## Exercise description
For the copy, please give all of the data again exactly and leave the pictures out.

Image segmentation entries

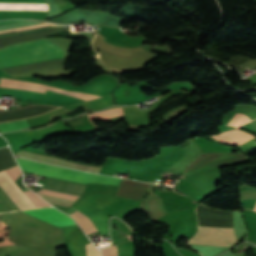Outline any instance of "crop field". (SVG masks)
Wrapping results in <instances>:
<instances>
[{"mask_svg": "<svg viewBox=\"0 0 256 256\" xmlns=\"http://www.w3.org/2000/svg\"><path fill=\"white\" fill-rule=\"evenodd\" d=\"M236 241L231 228H206L199 227L197 234L190 243L220 245L230 247Z\"/></svg>", "mask_w": 256, "mask_h": 256, "instance_id": "crop-field-3", "label": "crop field"}, {"mask_svg": "<svg viewBox=\"0 0 256 256\" xmlns=\"http://www.w3.org/2000/svg\"><path fill=\"white\" fill-rule=\"evenodd\" d=\"M24 212L50 222L56 226L75 224L74 221L67 215L59 212L58 210L51 208H41L34 210H25Z\"/></svg>", "mask_w": 256, "mask_h": 256, "instance_id": "crop-field-5", "label": "crop field"}, {"mask_svg": "<svg viewBox=\"0 0 256 256\" xmlns=\"http://www.w3.org/2000/svg\"><path fill=\"white\" fill-rule=\"evenodd\" d=\"M22 21H28V20H6V21H0V26H1V25H6V24H12V23H17V22H22ZM61 26H62V25H57V26H52V27H47V28H42V29H37V30H32V31H27V32H22V33H17V34L2 36V37H8V36H13V35H18V34H24V33L34 32V31H40V30H45V29H50V28H56V27H61ZM2 37H0V38H2Z\"/></svg>", "mask_w": 256, "mask_h": 256, "instance_id": "crop-field-12", "label": "crop field"}, {"mask_svg": "<svg viewBox=\"0 0 256 256\" xmlns=\"http://www.w3.org/2000/svg\"><path fill=\"white\" fill-rule=\"evenodd\" d=\"M37 194L51 204L67 206V207H69L78 198L77 196L45 190V189L37 192Z\"/></svg>", "mask_w": 256, "mask_h": 256, "instance_id": "crop-field-8", "label": "crop field"}, {"mask_svg": "<svg viewBox=\"0 0 256 256\" xmlns=\"http://www.w3.org/2000/svg\"><path fill=\"white\" fill-rule=\"evenodd\" d=\"M200 198H201V197H200ZM200 198H198V199H200ZM198 199H197V200H198Z\"/></svg>", "mask_w": 256, "mask_h": 256, "instance_id": "crop-field-15", "label": "crop field"}, {"mask_svg": "<svg viewBox=\"0 0 256 256\" xmlns=\"http://www.w3.org/2000/svg\"><path fill=\"white\" fill-rule=\"evenodd\" d=\"M69 215L76 220V222L82 227L86 234L97 232L96 227L83 213L75 209L71 213H69Z\"/></svg>", "mask_w": 256, "mask_h": 256, "instance_id": "crop-field-10", "label": "crop field"}, {"mask_svg": "<svg viewBox=\"0 0 256 256\" xmlns=\"http://www.w3.org/2000/svg\"><path fill=\"white\" fill-rule=\"evenodd\" d=\"M63 57L62 49L46 39L0 50V67H11Z\"/></svg>", "mask_w": 256, "mask_h": 256, "instance_id": "crop-field-1", "label": "crop field"}, {"mask_svg": "<svg viewBox=\"0 0 256 256\" xmlns=\"http://www.w3.org/2000/svg\"><path fill=\"white\" fill-rule=\"evenodd\" d=\"M99 33L106 37L108 40L122 44L126 39V35L122 34L119 28L98 26Z\"/></svg>", "mask_w": 256, "mask_h": 256, "instance_id": "crop-field-9", "label": "crop field"}, {"mask_svg": "<svg viewBox=\"0 0 256 256\" xmlns=\"http://www.w3.org/2000/svg\"><path fill=\"white\" fill-rule=\"evenodd\" d=\"M21 168L34 172L37 174H41L44 176H51L59 179L72 180L76 182H81L87 184L89 183H106V184H114L118 185L120 179L94 175L82 171L71 170L60 168L56 166H51L43 163H36L24 159H16Z\"/></svg>", "mask_w": 256, "mask_h": 256, "instance_id": "crop-field-2", "label": "crop field"}, {"mask_svg": "<svg viewBox=\"0 0 256 256\" xmlns=\"http://www.w3.org/2000/svg\"><path fill=\"white\" fill-rule=\"evenodd\" d=\"M254 210H256V205H255V207H254Z\"/></svg>", "mask_w": 256, "mask_h": 256, "instance_id": "crop-field-14", "label": "crop field"}, {"mask_svg": "<svg viewBox=\"0 0 256 256\" xmlns=\"http://www.w3.org/2000/svg\"><path fill=\"white\" fill-rule=\"evenodd\" d=\"M0 86L15 88V89H22V90H30V91H36V92H42V93H44L46 89H49V90L65 93L67 95L85 99V100L100 97V96H95V95H90V94H85V93H80L75 91H65V90L57 89L50 86H44V85H40L32 82L10 80V79H3V78H1L0 80Z\"/></svg>", "mask_w": 256, "mask_h": 256, "instance_id": "crop-field-4", "label": "crop field"}, {"mask_svg": "<svg viewBox=\"0 0 256 256\" xmlns=\"http://www.w3.org/2000/svg\"><path fill=\"white\" fill-rule=\"evenodd\" d=\"M81 186H82L81 183L59 180V179L48 177L43 188L77 195ZM85 188H86V185L84 184L79 193V196L83 193Z\"/></svg>", "mask_w": 256, "mask_h": 256, "instance_id": "crop-field-6", "label": "crop field"}, {"mask_svg": "<svg viewBox=\"0 0 256 256\" xmlns=\"http://www.w3.org/2000/svg\"><path fill=\"white\" fill-rule=\"evenodd\" d=\"M103 256H117L116 245L101 250Z\"/></svg>", "mask_w": 256, "mask_h": 256, "instance_id": "crop-field-13", "label": "crop field"}, {"mask_svg": "<svg viewBox=\"0 0 256 256\" xmlns=\"http://www.w3.org/2000/svg\"><path fill=\"white\" fill-rule=\"evenodd\" d=\"M15 155L27 157V158H31V159H35V160H40V161L47 162V163L57 164V165H61V166H66V167H71V168H76V169H81V170H87V171L94 172V173H97V171L100 169V168H96V167L84 166V165H80V164H76V163H72V162H68V161H64V160L53 159V158H49L47 156L32 154V153L23 152V151H20Z\"/></svg>", "mask_w": 256, "mask_h": 256, "instance_id": "crop-field-7", "label": "crop field"}, {"mask_svg": "<svg viewBox=\"0 0 256 256\" xmlns=\"http://www.w3.org/2000/svg\"><path fill=\"white\" fill-rule=\"evenodd\" d=\"M28 127L30 126L25 119L0 123V131L2 132H7V131L21 129V128H28Z\"/></svg>", "mask_w": 256, "mask_h": 256, "instance_id": "crop-field-11", "label": "crop field"}]
</instances>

## Response to this task
Outline any instance of "crop field". (SVG masks)
Wrapping results in <instances>:
<instances>
[{"mask_svg": "<svg viewBox=\"0 0 256 256\" xmlns=\"http://www.w3.org/2000/svg\"><path fill=\"white\" fill-rule=\"evenodd\" d=\"M236 241L231 228H206L199 227L197 234L190 243L220 245L230 247Z\"/></svg>", "mask_w": 256, "mask_h": 256, "instance_id": "crop-field-3", "label": "crop field"}, {"mask_svg": "<svg viewBox=\"0 0 256 256\" xmlns=\"http://www.w3.org/2000/svg\"><path fill=\"white\" fill-rule=\"evenodd\" d=\"M24 212L50 222L56 226L75 224L74 221L67 215L59 212L58 210L51 208H41L34 210H25Z\"/></svg>", "mask_w": 256, "mask_h": 256, "instance_id": "crop-field-5", "label": "crop field"}, {"mask_svg": "<svg viewBox=\"0 0 256 256\" xmlns=\"http://www.w3.org/2000/svg\"><path fill=\"white\" fill-rule=\"evenodd\" d=\"M22 21H28V20H6V21H0V26H1V25H6V24H12V23H17V22H22ZM61 26H62V25H57V26H52V27H47V28H42V29H37V30H32V31H27V32H22V33H17V34L2 36V37H8V36H13V35H18V34H24V33L34 32V31H40V30H45V29H50V28H56V27H61ZM2 37H0V38H2Z\"/></svg>", "mask_w": 256, "mask_h": 256, "instance_id": "crop-field-12", "label": "crop field"}, {"mask_svg": "<svg viewBox=\"0 0 256 256\" xmlns=\"http://www.w3.org/2000/svg\"><path fill=\"white\" fill-rule=\"evenodd\" d=\"M37 194L51 204L67 206V207H69L78 198L77 196L45 190V189L37 192Z\"/></svg>", "mask_w": 256, "mask_h": 256, "instance_id": "crop-field-8", "label": "crop field"}, {"mask_svg": "<svg viewBox=\"0 0 256 256\" xmlns=\"http://www.w3.org/2000/svg\"><path fill=\"white\" fill-rule=\"evenodd\" d=\"M200 198H201V197H200ZM200 198H198V199H200ZM198 199H197V200H198Z\"/></svg>", "mask_w": 256, "mask_h": 256, "instance_id": "crop-field-15", "label": "crop field"}, {"mask_svg": "<svg viewBox=\"0 0 256 256\" xmlns=\"http://www.w3.org/2000/svg\"><path fill=\"white\" fill-rule=\"evenodd\" d=\"M69 215L76 220V222L82 227L86 234L97 232L96 227L83 213L75 209L71 213H69Z\"/></svg>", "mask_w": 256, "mask_h": 256, "instance_id": "crop-field-10", "label": "crop field"}, {"mask_svg": "<svg viewBox=\"0 0 256 256\" xmlns=\"http://www.w3.org/2000/svg\"><path fill=\"white\" fill-rule=\"evenodd\" d=\"M63 57L62 49L46 39L0 50V67H11Z\"/></svg>", "mask_w": 256, "mask_h": 256, "instance_id": "crop-field-1", "label": "crop field"}, {"mask_svg": "<svg viewBox=\"0 0 256 256\" xmlns=\"http://www.w3.org/2000/svg\"><path fill=\"white\" fill-rule=\"evenodd\" d=\"M99 33L106 37L108 40L122 44L126 39V35L122 34L119 28L98 26Z\"/></svg>", "mask_w": 256, "mask_h": 256, "instance_id": "crop-field-9", "label": "crop field"}, {"mask_svg": "<svg viewBox=\"0 0 256 256\" xmlns=\"http://www.w3.org/2000/svg\"><path fill=\"white\" fill-rule=\"evenodd\" d=\"M21 168L34 172L37 174H41L44 176H51L59 179L72 180L76 182H81L87 184L89 183H106V184H114L118 185L120 179L94 175L82 171L71 170L60 168L56 166H51L43 163H36L24 159H16Z\"/></svg>", "mask_w": 256, "mask_h": 256, "instance_id": "crop-field-2", "label": "crop field"}, {"mask_svg": "<svg viewBox=\"0 0 256 256\" xmlns=\"http://www.w3.org/2000/svg\"><path fill=\"white\" fill-rule=\"evenodd\" d=\"M254 210H256V205H255V207H254Z\"/></svg>", "mask_w": 256, "mask_h": 256, "instance_id": "crop-field-14", "label": "crop field"}, {"mask_svg": "<svg viewBox=\"0 0 256 256\" xmlns=\"http://www.w3.org/2000/svg\"><path fill=\"white\" fill-rule=\"evenodd\" d=\"M0 86L15 88V89H22V90H30V91H36V92H42V93H44L46 89H49V90L65 93L67 95L85 99V100L100 97V96H95V95H90V94H85V93H80L75 91H65V90L57 89L50 86H44V85H40L32 82L10 80V79H3V78H1L0 80Z\"/></svg>", "mask_w": 256, "mask_h": 256, "instance_id": "crop-field-4", "label": "crop field"}, {"mask_svg": "<svg viewBox=\"0 0 256 256\" xmlns=\"http://www.w3.org/2000/svg\"><path fill=\"white\" fill-rule=\"evenodd\" d=\"M81 186H82L81 183L59 180V179L48 177L43 188L77 195ZM85 188H86V185L84 184L79 193V196L83 193Z\"/></svg>", "mask_w": 256, "mask_h": 256, "instance_id": "crop-field-6", "label": "crop field"}, {"mask_svg": "<svg viewBox=\"0 0 256 256\" xmlns=\"http://www.w3.org/2000/svg\"><path fill=\"white\" fill-rule=\"evenodd\" d=\"M103 256H117L116 245L101 250Z\"/></svg>", "mask_w": 256, "mask_h": 256, "instance_id": "crop-field-13", "label": "crop field"}, {"mask_svg": "<svg viewBox=\"0 0 256 256\" xmlns=\"http://www.w3.org/2000/svg\"><path fill=\"white\" fill-rule=\"evenodd\" d=\"M15 155L27 157V158H31V159H35V160H40V161L47 162V163L57 164V165H61V166H66V167H71V168H76V169H81V170H87V171L94 172V173H97V171L100 169V168H96V167L84 166V165H80V164H76V163H72V162H68V161H64V160L53 159V158H49L47 156L32 154V153L23 152V151H20Z\"/></svg>", "mask_w": 256, "mask_h": 256, "instance_id": "crop-field-7", "label": "crop field"}, {"mask_svg": "<svg viewBox=\"0 0 256 256\" xmlns=\"http://www.w3.org/2000/svg\"><path fill=\"white\" fill-rule=\"evenodd\" d=\"M28 127L30 126L25 119L0 123V131L2 132H7V131L21 129V128H28Z\"/></svg>", "mask_w": 256, "mask_h": 256, "instance_id": "crop-field-11", "label": "crop field"}]
</instances>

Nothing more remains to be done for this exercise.